BARCELONA, 2 de febrero de 2026 – Carme es la protagonista de un hito histórico en la medicina mundial: se ha convertido en la primera persona en recibir un trasplante de cara procedente de una donante que había recibido la eutanasia, una intervención pionera realizada en el Hospital Universitario Vall d’Hebron de Barcelona.

Mi vida empieza a ser mejor. Ya puedo comer, beber, salir a la calle y hacer una vida normal”, explica la paciente, que durante años convivió con graves secuelas tras sufrir una infección bacteriana que derivó en sepsis y le provocó una necrosis severa en el rostro.

De una picadura a la pérdida de media cara

Todo comenzó durante unas vacaciones en Canarias, cuando una picadura de insecto desencadenó una infección que la llevó a pasar por tres unidades de cuidados intensivos. Al salir, la enfermedad había destruido gran parte de su rostro: no podía abrir la boca, respirar con normalidad ni reconocerse físicamente.

“Hubo muchos profesionales que me dijeron que no había solución más allá de injertos parciales”, recuerda Carme. La situación cambió cuando conoció al doctor Joan-Pere Barret, jefe del Servicio de Cirugía Plástica y Quemados de Vall d’Hebron, quien valoró la posibilidad de un trasplante facial.

Una donación excepcional tras la eutanasia

La intervención fue posible gracias a la decisión extraordinaria de una donante que había solicitado la prestación de ayuda para morir (PRAM).

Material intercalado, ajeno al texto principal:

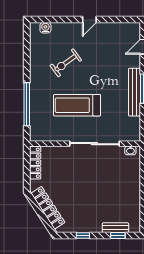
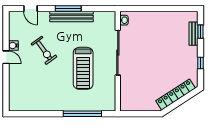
water cooler: (45, 28) -> (13, 45), moved
exercise bike: (66, 63) -> (44, 50), moved
locker: (35, 163) -> (135, 106), removed

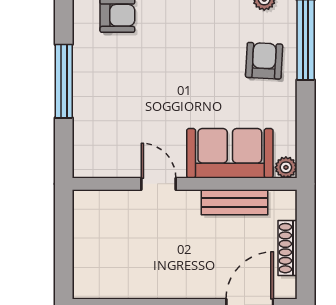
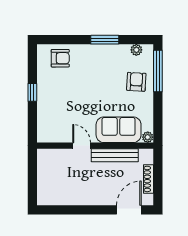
window: (64, 81) -> (32, 92), width x0.46
bench: (235, 202) -> (115, 155), width x1.36

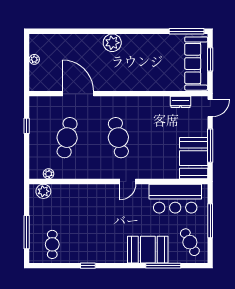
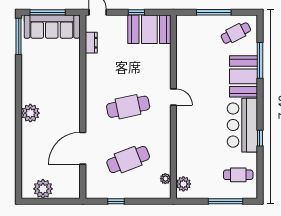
plant: (34, 59) -> (43, 189), width x1.88, depth x1.88
window: (210, 59) -> (48, 12), width x1.44
cafe table: (67, 138) -> (128, 160), turned -33
window: (210, 146) -> (136, 12), width x0.46
bar counter: (175, 199) -> (242, 125), moved, turned 180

Además de donar sus órganos y tejidos, la paciente ofreció también la donación de la cara, una decisión que permitió planificar la cirugía con una precisión inédita.

“El grado de generosidad y madurez de esta donación es difícil de describir”, explica Elisabeth Navas, coordinadora médica de Donación y Trasplantes del hospital. “Alguien que decide poner fin a su vida ofrece a otra persona una segunda oportunidad de esta magnitud”.

Cirugía de máxima complejidad y planificación milimétrica

Carme necesitaba un trasplante facial tipo 1, centrado en la parte media del rostro. Donante y receptora compartían sexo, grupo sanguíneo y características anatómicas compatibles.

Gracias a la planificación previa, se realizaron TACs de alta precisión, modelos tridimensionales impresos en 3D y guías de corte óseo personalizadas para lograr un encaje perfecto. También se diseñó una máscara de silicona para reconstruir el rostro de la donante tras la extracción.

Durante la intervención se trasplantaron piel, tejido adiposo, músculos faciales, nervios periféricos y hueso, en una operación que puede prolongarse entre 15 y 24 horas y que requiere la coordinación de cerca de un centenar de profesionales, incluidos más de 25 profesionales de enfermería.

Recuperación y rehabilitación facial

Tras la cirugía, Carme permaneció un mes ingresada, primero en la UCI y después en planta. La rehabilitación comenzó de forma temprana y continúa a diario para recuperar funciones esenciales como masticar, hablar, gesticular y expresar emociones.

“La cara inicialmente no se mueve; hay que reeducar los músculos y estimular la conexión nerviosa”, explica Daniela Issa, del Servicio de Medicina Física y Rehabilitación. El proceso incluye también apoyo psicológico, clave para la adaptación a la nueva imagen corporal y al tratamiento inmunosupresor.

Vall d’Hebron, referente mundial en trasplantes faciales

En todo el mundo se han realizado 54 trasplantes de cara. En España, seis, y tres de ellos en Vall d’Hebron, que ya lideró en 2010 el primer trasplante total de cara del mundo y en 2015 el primero en asistolia controlada.

Solo una veintena de centros internacionales tienen capacidad para realizar este tipo de intervenciones, que exigen una altísima especialización médica, tecnológica y humana.

Para Carme, el resultado es claro: “Estoy aún recuperándome, pero sé que estaré bien”.